◆ YOUR OBJECTIVE: Every line of the data is to be transcribed without error.

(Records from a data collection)
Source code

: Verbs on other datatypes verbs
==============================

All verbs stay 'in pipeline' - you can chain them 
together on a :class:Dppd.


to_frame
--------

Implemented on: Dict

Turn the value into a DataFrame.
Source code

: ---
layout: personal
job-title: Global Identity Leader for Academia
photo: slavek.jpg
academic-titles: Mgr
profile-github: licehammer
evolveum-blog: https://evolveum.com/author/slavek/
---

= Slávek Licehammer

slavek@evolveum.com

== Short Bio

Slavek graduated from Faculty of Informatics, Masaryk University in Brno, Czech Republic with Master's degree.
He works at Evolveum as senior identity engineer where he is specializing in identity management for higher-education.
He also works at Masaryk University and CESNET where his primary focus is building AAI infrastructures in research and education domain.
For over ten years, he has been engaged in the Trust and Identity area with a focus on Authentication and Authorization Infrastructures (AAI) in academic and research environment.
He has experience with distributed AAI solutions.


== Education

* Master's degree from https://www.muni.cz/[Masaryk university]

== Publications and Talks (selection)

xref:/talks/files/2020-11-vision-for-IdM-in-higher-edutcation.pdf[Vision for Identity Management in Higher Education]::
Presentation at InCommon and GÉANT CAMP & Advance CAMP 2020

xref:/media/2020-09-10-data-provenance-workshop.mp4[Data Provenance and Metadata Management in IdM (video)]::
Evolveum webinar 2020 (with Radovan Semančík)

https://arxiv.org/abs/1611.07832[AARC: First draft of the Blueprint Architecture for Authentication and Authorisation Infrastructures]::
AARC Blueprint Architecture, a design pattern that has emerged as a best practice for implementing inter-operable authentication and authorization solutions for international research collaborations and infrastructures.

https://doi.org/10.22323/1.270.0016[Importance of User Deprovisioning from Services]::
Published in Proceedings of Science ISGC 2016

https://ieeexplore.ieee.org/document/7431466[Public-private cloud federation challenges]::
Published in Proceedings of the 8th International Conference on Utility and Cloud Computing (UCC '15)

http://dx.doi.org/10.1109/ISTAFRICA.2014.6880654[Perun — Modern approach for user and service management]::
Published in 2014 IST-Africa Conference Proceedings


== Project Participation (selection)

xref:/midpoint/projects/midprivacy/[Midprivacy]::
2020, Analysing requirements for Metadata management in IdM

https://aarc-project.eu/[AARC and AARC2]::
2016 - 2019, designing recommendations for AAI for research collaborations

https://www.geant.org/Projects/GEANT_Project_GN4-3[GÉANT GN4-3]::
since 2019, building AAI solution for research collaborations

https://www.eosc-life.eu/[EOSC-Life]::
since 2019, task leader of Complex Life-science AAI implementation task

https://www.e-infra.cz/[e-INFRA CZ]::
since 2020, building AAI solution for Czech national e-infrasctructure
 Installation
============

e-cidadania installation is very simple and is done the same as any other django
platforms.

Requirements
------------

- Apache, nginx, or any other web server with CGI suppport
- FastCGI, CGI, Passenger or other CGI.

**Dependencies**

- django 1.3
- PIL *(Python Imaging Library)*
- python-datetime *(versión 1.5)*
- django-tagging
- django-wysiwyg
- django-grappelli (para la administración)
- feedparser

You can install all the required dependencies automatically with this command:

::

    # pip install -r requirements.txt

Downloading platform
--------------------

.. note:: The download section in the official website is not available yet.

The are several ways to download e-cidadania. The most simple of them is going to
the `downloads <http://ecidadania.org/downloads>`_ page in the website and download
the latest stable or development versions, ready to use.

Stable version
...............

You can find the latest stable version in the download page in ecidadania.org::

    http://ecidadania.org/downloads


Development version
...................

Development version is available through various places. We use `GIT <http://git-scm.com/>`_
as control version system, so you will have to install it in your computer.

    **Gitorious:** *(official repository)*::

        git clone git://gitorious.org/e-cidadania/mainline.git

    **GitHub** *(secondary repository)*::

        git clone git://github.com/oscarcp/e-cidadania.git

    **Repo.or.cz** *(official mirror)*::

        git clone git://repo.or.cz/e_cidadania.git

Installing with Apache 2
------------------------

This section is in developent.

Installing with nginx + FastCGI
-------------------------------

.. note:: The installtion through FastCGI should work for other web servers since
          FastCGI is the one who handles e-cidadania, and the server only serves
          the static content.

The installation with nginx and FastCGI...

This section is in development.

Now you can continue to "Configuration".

◆ RESPONSE BOX:
Source code

: Verbs on other datatypes verbs
==============================

All verbs stay 'in pipeline' - you can chain them 
together on a :class:Dppd.


to_frame
--------

Implemented on: Dict

Turn the value into a DataFrame.
Source code

: ---
layout: personal
job-title: Global Identity Leader for Academia
photo: slavek.jpg
academic-titles: Mgr
profile-github: licehammer
evolveum-blog: https://evolveum.com/author/slavek/
---

= Slávek Licehammer

slavek@evolveum.com

== Short Bio

Slavek graduated from Faculty of Informatics, Masaryk University in Brno, Czech Republic with Master's degree.
He works at Evolveum as senior identity engineer where he is specializing in identity management for higher-education.
He also works at Masaryk University and CESNET where his primary focus is building AAI infrastructures in research and education domain.
For over ten years, he has been engaged in the Trust and Identity area with a focus on Authentication and Authorization Infrastructures (AAI) in academic and research environment.
He has experience with distributed AAI solutions.


== Education

* Master's degree from https://www.muni.cz/[Masaryk university]

== Publications and Talks (selection)

xref:/talks/files/2020-11-vision-for-IdM-in-higher-edutcation.pdf[Vision for Identity Management in Higher Education]::
Presentation at InCommon and GÉANT CAMP & Advance CAMP 2020

xref:/media/2020-09-10-data-provenance-workshop.mp4[Data Provenance and Metadata Management in IdM (video)]::
Evolveum webinar 2020 (with Radovan Semančík)

https://arxiv.org/abs/1611.07832[AARC: First draft of the Blueprint Architecture for Authentication and Authorisation Infrastructures]::
AARC Blueprint Architecture, a design pattern that has emerged as a best practice for implementing inter-operable authentication and authorization solutions for international research collaborations and infrastructures.

https://doi.org/10.22323/1.270.0016[Importance of User Deprovisioning from Services]::
Published in Proceedings of Science ISGC 2016

https://ieeexplore.ieee.org/document/7431466[Public-private cloud federation challenges]::
Published in Proceedings of the 8th International Conference on Utility and Cloud Computing (UCC '15)

http://dx.doi.org/10.1109/ISTAFRICA.2014.6880654[Perun — Modern approach for user and service management]::
Published in 2014 IST-Africa Conference Proceedings


== Project Participation (selection)

xref:/midpoint/projects/midprivacy/[Midprivacy]::
2020, Analysing requirements for Metadata management in IdM

https://aarc-project.eu/[AARC and AARC2]::
2016 - 2019, designing recommendations for AAI for research collaborations

https://www.geant.org/Projects/GEANT_Project_GN4-3[GÉANT GN4-3]::
since 2019, building AAI solution for research collaborations

https://www.eosc-life.eu/[EOSC-Life]::
since 2019, task leader of Complex Life-science AAI implementation task

https://www.e-infra.cz/[e-INFRA CZ]::
since 2020, building AAI solution for Czech national e-infrasctructure
 Installation
============

e-cidadania installation is very simple and is done the same as any other django
platforms.

Requirements
------------

- Apache, nginx, or any other web server with CGI suppport
- FastCGI, CGI, Passenger or other CGI.

**Dependencies**

- django 1.3
- PIL *(Python Imaging Library)*
- python-datetime *(versión 1.5)*
- django-tagging
- django-wysiwyg
- django-grappelli (para la administración)
- feedparser

You can install all the required dependencies automatically with this command:

::

    # pip install -r requirements.txt

Downloading platform
--------------------

.. note:: The download section in the official website is not available yet.

The are several ways to download e-cidadania. The most simple of them is going to
the `downloads <http://ecidadania.org/downloads>`_ page in the website and download
the latest stable or development versions, ready to use.

Stable version
...............

You can find the latest stable version in the download page in ecidadania.org::

    http://ecidadania.org/downloads


Development version
...................

Development version is available through various places. We use `GIT <http://git-scm.com/>`_
as control version system, so you will have to install it in your computer.

    **Gitorious:** *(official repository)*::

        git clone git://gitorious.org/e-cidadania/mainline.git

    **GitHub** *(secondary repository)*::

        git clone git://github.com/oscarcp/e-cidadania.git

    **Repo.or.cz** *(official mirror)*::

        git clone git://repo.or.cz/e_cidadania.git

Installing with Apache 2
------------------------

This section is in developent.

Installing with nginx + FastCGI
-------------------------------

.. note:: The installtion through FastCGI should work for other web servers since
          FastCGI is the one who handles e-cidadania, and the server only serves
          the static content.

The installation with nginx and FastCGI...

This section is in development.

Now you can continue to "Configuration".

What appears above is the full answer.